When Facebook moved to its sprawling campus in Menlo Park signs were put up which read: "Our work is never done", "Embracing change isn't enough", "Make it faster", "The journey is 1% finished" and "What would you do if you weren't afraid?"
Zuckerberg's office became known as The Aquarium because of its all-glass walls, while Sandberg's conference room became dubbed "Only Good News", apparently because that is all she wanted to hear.
Staff were expected to work 20-hour-plus days, Martinez claims, and eat all their meals at the cafeteria, which evolved to cater for breakfast, lunch and dinner.
Chilling email
Not every initiative was a success though and when Zuckerberg asked staff to paint the walls of their new office he was furious, because after two days the place was covered with obscene drawings.
Martinez says the gist of the email Zuckerberg sent round to staff was that "I trusted you to create art and what you f*****g did was vandalise the place".
According to Martinez Zuckerberg was obsessed with secrecy. When one employee leaked details about a new product launch Zuckerberg responded by sending a chilling email round to every single worker with the subject line: "Please resign."
The email was designed to cause alarm to anyone who received it - in this case the whole company.
Zuckerberg was so angry at the employee who leaked details about the new product that he "excoriated" the individual in the message - attacking the person for his or her "base moral nature" and how he/she had "betrayed the team".
The book says: "The moral to this story, a parable of a prodigal son but with an unforgiving father, was clear: F*** with Facebook and security guards would be hustling you out the door like a rowdy drunk at a late night Taco Bell."
In his few personal dealings with Zuckerberg, Martinez found him to be blunt and once interrupted his response to say: "Why don't you just answer the question?"
He said that during a meeting about targeted advertising Zuckerberg did not review the technical details because he "wouldn't have had the patience" to go through it.
Zuckerberg made decisions that affected Facebook's 1.6 billion users based on "gut feel" and "whatever historical politics were at play" rather than a considered judgment, Martinez claims.
'Supreme Court of Sheryl'
Martinez is also brutal in his assessment of Facebook's ability to make money from advertising before 2013 and said its ability to monetise its data was "utter dog s***" and that they were clueless.
A lot of the change appears to be the work of Sandberg, who arrived in 2008 having previously been at Google and who had been mentored by former Federal Reserve chairman Larry Summers while studying at Harvard.
She instituted what Martinez calls the "Supreme Court of Sheryl", or a system for improving targeted advertising that she controlled.
The book says: "She clearly knew her boss inside and out.

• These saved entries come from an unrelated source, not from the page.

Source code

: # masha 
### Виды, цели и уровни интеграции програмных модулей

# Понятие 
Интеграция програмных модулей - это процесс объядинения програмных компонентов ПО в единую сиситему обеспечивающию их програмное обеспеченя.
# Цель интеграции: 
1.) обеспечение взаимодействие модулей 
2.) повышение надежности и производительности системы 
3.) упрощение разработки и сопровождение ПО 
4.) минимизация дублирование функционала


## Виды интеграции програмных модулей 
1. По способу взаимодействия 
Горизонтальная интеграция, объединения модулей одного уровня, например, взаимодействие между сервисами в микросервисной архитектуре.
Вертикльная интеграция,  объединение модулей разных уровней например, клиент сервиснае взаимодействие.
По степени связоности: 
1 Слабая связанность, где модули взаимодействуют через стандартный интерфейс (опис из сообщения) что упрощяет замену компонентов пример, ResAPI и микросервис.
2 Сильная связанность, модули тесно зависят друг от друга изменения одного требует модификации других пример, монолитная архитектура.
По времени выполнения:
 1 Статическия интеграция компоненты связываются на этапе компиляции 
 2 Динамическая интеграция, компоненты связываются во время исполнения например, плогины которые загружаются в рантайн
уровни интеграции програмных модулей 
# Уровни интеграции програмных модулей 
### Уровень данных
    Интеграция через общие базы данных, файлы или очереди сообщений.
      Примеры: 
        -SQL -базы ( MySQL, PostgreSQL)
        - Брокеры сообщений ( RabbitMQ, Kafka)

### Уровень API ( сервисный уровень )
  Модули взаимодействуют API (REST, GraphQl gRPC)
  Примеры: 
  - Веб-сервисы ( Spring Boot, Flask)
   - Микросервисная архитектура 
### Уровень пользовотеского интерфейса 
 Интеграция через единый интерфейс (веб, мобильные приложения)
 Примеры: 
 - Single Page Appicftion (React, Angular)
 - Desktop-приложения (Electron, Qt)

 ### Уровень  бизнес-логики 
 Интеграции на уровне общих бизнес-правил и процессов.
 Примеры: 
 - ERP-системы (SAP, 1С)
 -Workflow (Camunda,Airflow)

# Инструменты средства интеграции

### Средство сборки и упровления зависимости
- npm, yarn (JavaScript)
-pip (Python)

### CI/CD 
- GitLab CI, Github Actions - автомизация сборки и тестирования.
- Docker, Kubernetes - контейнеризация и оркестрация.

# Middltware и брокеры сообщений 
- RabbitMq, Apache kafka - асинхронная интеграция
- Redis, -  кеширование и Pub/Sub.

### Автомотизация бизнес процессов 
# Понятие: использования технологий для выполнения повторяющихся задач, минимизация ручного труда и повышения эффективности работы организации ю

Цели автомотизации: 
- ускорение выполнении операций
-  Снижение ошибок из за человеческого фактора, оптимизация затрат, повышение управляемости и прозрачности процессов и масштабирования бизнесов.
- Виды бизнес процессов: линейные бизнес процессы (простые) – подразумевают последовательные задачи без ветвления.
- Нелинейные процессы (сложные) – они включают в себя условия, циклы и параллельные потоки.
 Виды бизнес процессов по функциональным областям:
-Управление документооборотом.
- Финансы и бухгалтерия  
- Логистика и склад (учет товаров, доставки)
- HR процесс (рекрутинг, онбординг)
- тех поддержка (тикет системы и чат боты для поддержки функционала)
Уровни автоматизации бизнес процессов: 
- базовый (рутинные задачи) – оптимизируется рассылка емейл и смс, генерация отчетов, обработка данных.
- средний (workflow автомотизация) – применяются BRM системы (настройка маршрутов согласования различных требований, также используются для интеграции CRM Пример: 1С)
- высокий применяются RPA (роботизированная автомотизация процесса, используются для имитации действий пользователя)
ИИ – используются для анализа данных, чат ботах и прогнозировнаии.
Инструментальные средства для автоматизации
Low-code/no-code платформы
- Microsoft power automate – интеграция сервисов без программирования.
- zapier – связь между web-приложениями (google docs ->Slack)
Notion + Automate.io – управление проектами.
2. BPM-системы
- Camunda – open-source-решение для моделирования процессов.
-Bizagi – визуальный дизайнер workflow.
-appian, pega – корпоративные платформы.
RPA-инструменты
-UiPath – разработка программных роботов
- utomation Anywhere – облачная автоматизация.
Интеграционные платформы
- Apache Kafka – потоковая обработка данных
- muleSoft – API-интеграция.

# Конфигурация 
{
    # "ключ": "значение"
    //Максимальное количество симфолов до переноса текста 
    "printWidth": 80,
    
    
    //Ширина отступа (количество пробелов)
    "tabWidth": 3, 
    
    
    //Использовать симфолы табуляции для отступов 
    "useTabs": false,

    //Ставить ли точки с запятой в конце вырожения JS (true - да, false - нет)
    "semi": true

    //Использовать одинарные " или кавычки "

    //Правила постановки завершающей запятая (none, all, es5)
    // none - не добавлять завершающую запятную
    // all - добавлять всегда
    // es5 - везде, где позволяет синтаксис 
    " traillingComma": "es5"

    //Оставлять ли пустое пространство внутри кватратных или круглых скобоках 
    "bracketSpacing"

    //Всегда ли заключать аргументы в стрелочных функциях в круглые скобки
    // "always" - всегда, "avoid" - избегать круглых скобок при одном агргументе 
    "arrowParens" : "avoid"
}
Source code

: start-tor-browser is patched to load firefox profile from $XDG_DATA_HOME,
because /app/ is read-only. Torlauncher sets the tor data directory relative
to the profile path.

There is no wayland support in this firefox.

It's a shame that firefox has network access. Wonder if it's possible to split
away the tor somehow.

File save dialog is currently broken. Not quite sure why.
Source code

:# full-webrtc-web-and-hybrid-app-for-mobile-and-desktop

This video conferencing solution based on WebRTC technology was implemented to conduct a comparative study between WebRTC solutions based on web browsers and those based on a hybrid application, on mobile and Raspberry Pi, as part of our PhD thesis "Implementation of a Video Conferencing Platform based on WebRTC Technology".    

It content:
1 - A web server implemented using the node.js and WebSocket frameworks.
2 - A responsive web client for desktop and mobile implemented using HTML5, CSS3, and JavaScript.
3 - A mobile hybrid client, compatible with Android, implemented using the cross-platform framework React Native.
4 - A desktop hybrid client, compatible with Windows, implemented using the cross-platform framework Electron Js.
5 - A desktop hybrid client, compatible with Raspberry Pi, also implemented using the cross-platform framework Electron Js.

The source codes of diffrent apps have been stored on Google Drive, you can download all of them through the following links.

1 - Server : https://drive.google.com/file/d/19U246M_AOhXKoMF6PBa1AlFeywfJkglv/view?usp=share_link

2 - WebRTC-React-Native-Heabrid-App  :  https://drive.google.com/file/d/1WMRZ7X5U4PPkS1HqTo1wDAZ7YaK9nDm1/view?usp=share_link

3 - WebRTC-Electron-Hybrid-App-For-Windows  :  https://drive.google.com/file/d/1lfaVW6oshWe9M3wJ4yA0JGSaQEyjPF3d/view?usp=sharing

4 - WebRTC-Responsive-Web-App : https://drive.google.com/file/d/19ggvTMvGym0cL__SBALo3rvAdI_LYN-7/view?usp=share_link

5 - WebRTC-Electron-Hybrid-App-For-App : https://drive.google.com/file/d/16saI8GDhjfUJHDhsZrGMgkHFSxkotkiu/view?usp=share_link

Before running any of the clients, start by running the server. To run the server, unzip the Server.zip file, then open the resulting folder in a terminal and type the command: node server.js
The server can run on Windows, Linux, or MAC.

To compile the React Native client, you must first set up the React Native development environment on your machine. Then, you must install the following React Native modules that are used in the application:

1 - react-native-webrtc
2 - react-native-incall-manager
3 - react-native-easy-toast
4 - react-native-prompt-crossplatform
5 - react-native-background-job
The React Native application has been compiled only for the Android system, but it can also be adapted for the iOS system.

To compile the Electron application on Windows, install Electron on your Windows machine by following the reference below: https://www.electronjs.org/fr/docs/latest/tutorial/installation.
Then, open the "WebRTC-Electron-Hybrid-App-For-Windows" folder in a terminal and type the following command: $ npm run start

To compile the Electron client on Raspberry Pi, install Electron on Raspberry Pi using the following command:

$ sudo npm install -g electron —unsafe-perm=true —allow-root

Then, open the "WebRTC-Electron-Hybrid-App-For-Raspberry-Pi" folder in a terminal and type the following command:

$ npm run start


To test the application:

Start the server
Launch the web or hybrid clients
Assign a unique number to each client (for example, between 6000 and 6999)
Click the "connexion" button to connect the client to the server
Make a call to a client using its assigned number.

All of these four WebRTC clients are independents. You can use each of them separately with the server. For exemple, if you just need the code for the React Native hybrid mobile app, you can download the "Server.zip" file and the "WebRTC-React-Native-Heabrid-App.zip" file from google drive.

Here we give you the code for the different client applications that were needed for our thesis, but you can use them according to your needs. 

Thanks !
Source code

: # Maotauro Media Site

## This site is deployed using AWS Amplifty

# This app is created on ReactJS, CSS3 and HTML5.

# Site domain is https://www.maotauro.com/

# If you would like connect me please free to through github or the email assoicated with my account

Here was a boss who excelled in the role of gatekeeper and shepherd to difficult and powerful men, whether that role was chief of staff for prickly US Treasury Secretary Larry Summer, or COO of and for Zuck."
One of Sandberg's tricks for hiring the right staff was to make them think they were missing an unmissable opportunity.
A colleague told Martinez: "She basically convinced me by saying: 'Look, I either hire you now and you come work for Facebook, or a year from now I'll hire you to work for the guy whose job I'm offering to you right now'. And that's what convinced me."
Martinez is not the first former Facebook employee to highlight its workplace culture.
In The Boy Kings: A Journey into the Heart of the Social Network, Katherine Loose claimed that it was deeply sexist and stuck in a 1950s mentality.
She wrote that female workers at the social network were propositioned for threesomes or given crude insults like "I want to put my teeth in your a**".
Lower-ranking employees who were invariably female were banned from a conference unless they worked as coat checkers whilst there.
In the book she compared Zuckerberg to Napoleon and branded him a "little emperor" who created a company where his staff could "idol worship" him.
Loose was employee No 51 and worked her way up from customer relations to a senior marketing role before becoming the speechwriter for Zuckerberg.